On-line Analytical Processing (OLAP) is one example of a hybrid system that uses simple analytical techniques to analyze large data sets. Many other Model-Driven DSS can be built that use a variety of organizational and external data sets. Managers should be consumers and developers of Model-Driven DSS. Widely used Model-Driven DSS need to be built systematically by a team of model specialists, MIS and network specialists and managers. Small-scale systems can be purchased or built using tools like Microsoft Excel. New Model-Driven Decision Support Systems must capture the complexity of a decision and be easily implemented and integrated into existing systems.

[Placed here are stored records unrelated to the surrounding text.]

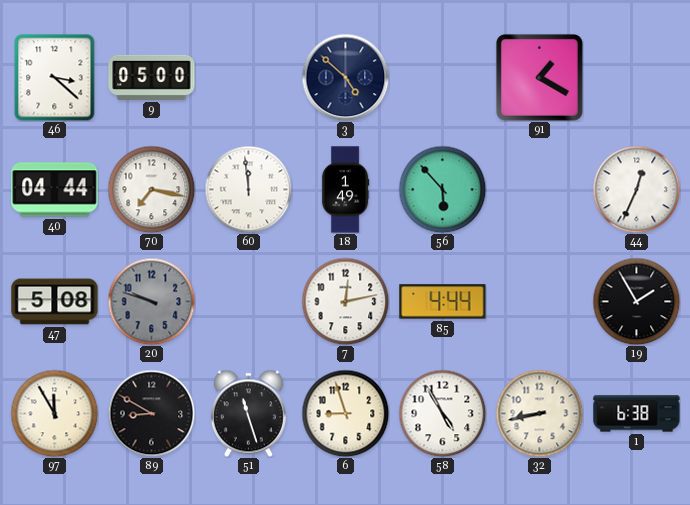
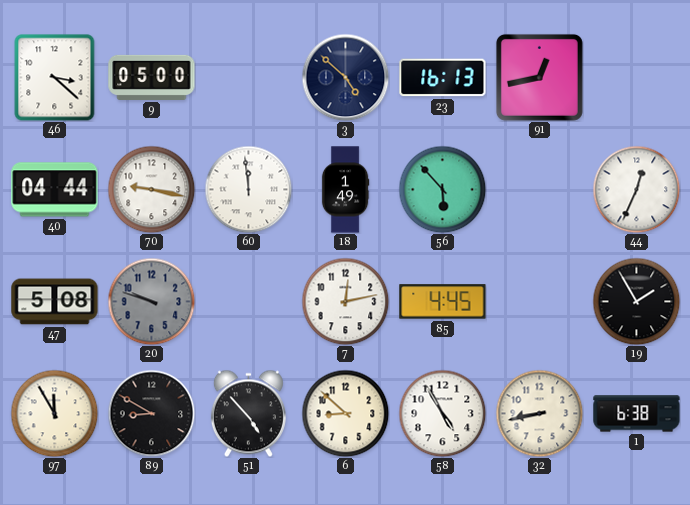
23: none -> 16:13
91: 1:20 -> 12:43
70: 7:17 -> 9:17
85: 4:44 -> 4:45
51: 11:27 -> 4:53
6: 8:57 -> 8:52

Model-Driven DSS remain important support tools for managers. The interest in Data-Driven DSS and Group DSS should not distract managers from the need to update existing model-based systems and develop new capabilities that can be implemented using Web technologies. The development environment for building Model-Driven DSS is powerful and increasingly Web "friendly".
Historically, a small number of experts in management science and operations research have performed sophisticated model-driven analyses for companies. As the emphasis upon flexibility and competition increases, more and more individuals within companies will need to build and use Model-Driven DSS. Managers and DSS analysts need to be actively involved in identifying the need for and purpose of Model-Driven Decision Support Systems.